Isn’t the entire point of a t-string that renderers get to define their own custom conversion? If you’re just having a normal __format__() conversion, then use an f-string?

I think it’d be a shame if the supported syntax of f-strings and t-strings diverged, even though the interpretation/behaviour should. (IOW, I think we should be adding !() to f-strings as well.)

ncoghlan · September 6, 2024, 7:53pm

It depends on how you teach it. PEP 501 explicitly builds up from the notion that format(t"some format string") means the same thing as f"some format string" (just with “interpolate values” and “render to a formatted string” as separate steps), so any template can be converted to a text string that way (it’s also what TemplateLiteral.__str__ would do internally, whereas TemplateLiteral.__repr__ would print the equivalent TemplateLiteral constructor call).

You’re right that if that’s all you want, an f-string will be faster and clearer (and I’d expect linters to warn about a redundant template literal if they encounter format(t"some format string") in linted code).

As far as !!custom conversion specifiers go, I expect to see custom template renderers fall into three distinct categories:

invidual field formatting is the same as f-strings, the custom renderer behaviour lies elsewhere (e.g. shlex.sh wrapping the post-conversion-and-formatting field values in shlex.quote)
individual field formatting is mostly the same as f-strings, but there are some additional renderer-specific directives (this is where !!custom is intended to be useful: allowing that level of customisation, while still keeping the default __str__, __format__, and render methods on the literal instance working)
individual field formatting is nothing like f-strings.
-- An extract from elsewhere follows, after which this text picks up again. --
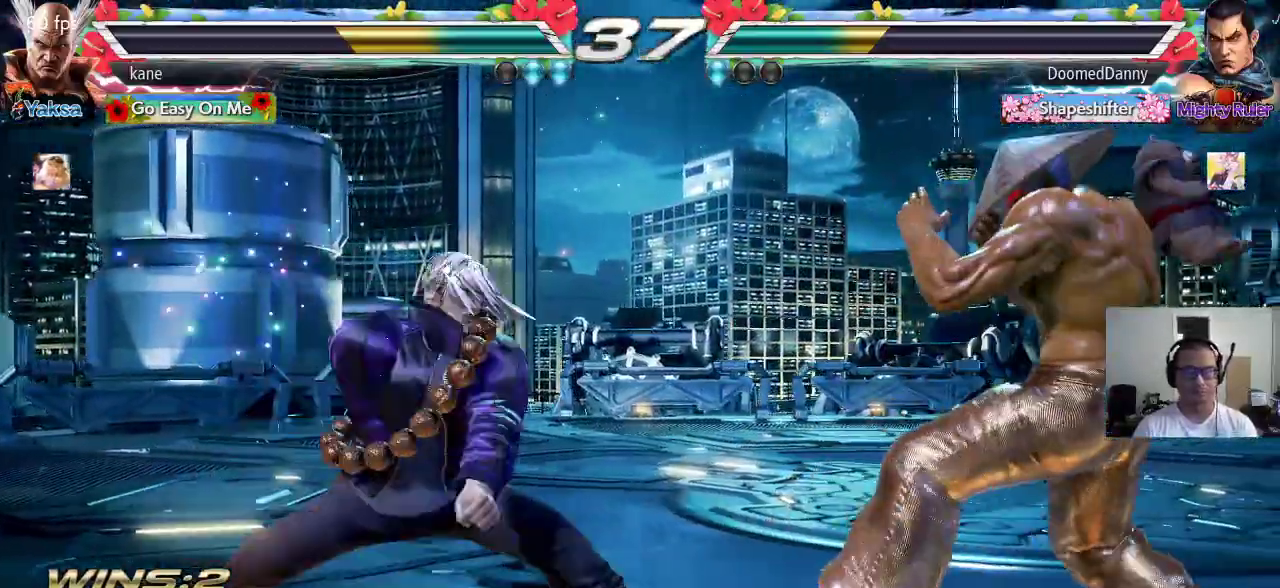
{"buttons": [], "left_stick": "center", "events": [[467, "left_stick", "center"]]}
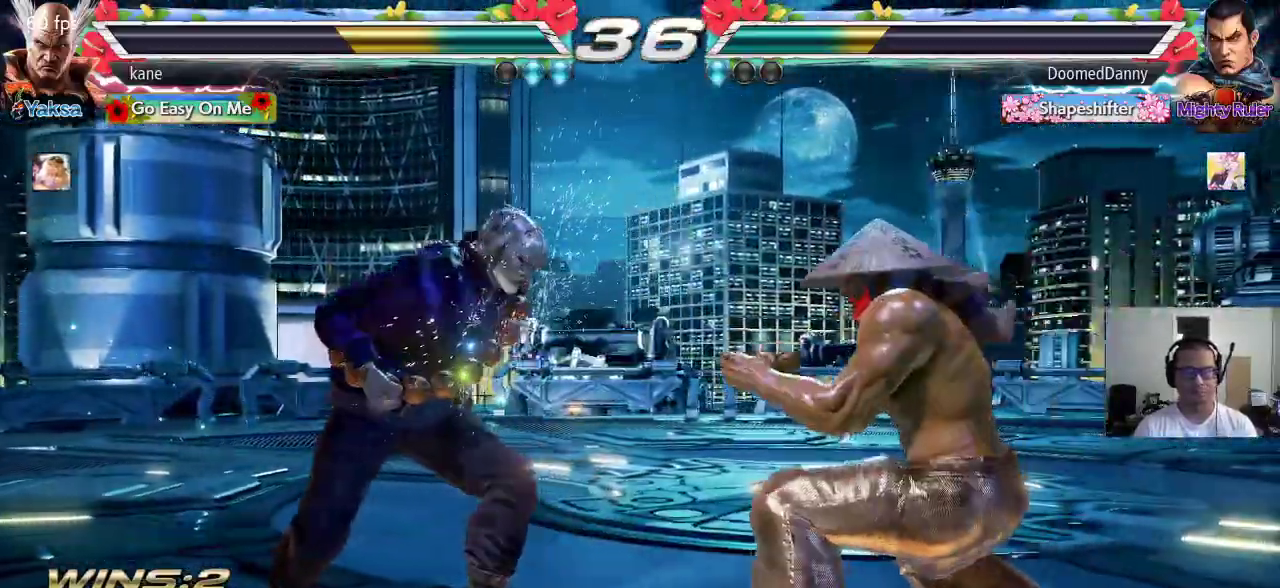
{"buttons": [], "left_stick": "down-right", "events": [[100, "left_stick", "right"], [183, "left_stick", "center"], [250, "left_stick", "right"], [317, "left_stick", "down-right"]]}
The conversion specifier and field specifier are both processed by the renderer without reference to their conventional meanings (so the default __str__, __format__, and render methods on the literal instance won’t be useful). Such templates would be passed directly to an object that actually understands them rather than being kept around as raw template literals (this is the level where PEP 750’s original tagged strings proposal seemed to expect all custom renderers to operate)
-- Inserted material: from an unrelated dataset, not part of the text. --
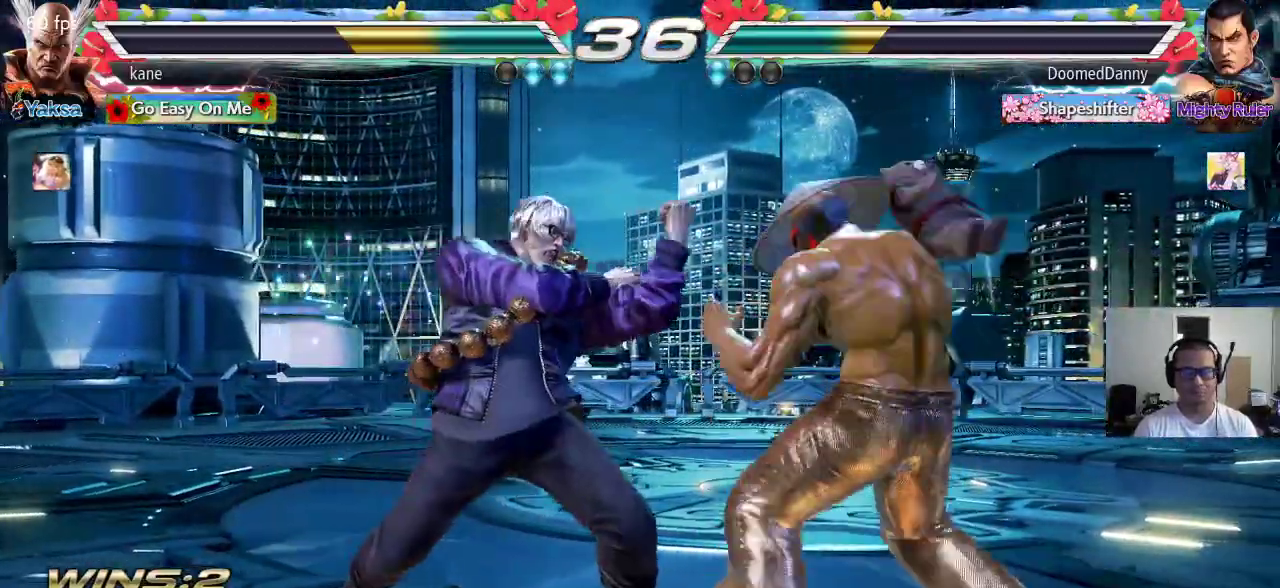
{"buttons": [], "left_stick": "right", "events": [[283, "left_stick", "center"], [333, "left_stick", "right"], [383, "left_stick", "center"], [433, "left_stick", "right"]]}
Yeah, I just convinced myself of that too. The extra conversion specifier syntax isn’t useful in f-strings, but it means the equivalence between f-strings and formatted t-strings is complete in both directions (the current unpublished draft of PEP 501 has t-strings supporting some conversion specifiers that f-strings don’t, which means there would be some cases where changing format(t"some format string") to f"some format string" would fail to compile instead of producing the same result).

jimbaker · September 9, 2024, 12:42am

First, let’s look at what PEP 750 supports, as revised to use a template string approach (or t-strings). Template functions take a template defined by a t-string, and return some object relevant to the domain specific language (DSL). Our goals remain the same:

Support using DSLs within Python, with a Pythonic syntax. Such DSLs include HTML and SQL.
Developer experience is considered for both template function writers as well as users of template functions.
Minimize opportunities for security holes, specifically injection attacks. In particular, t-strings are source code for the DSL.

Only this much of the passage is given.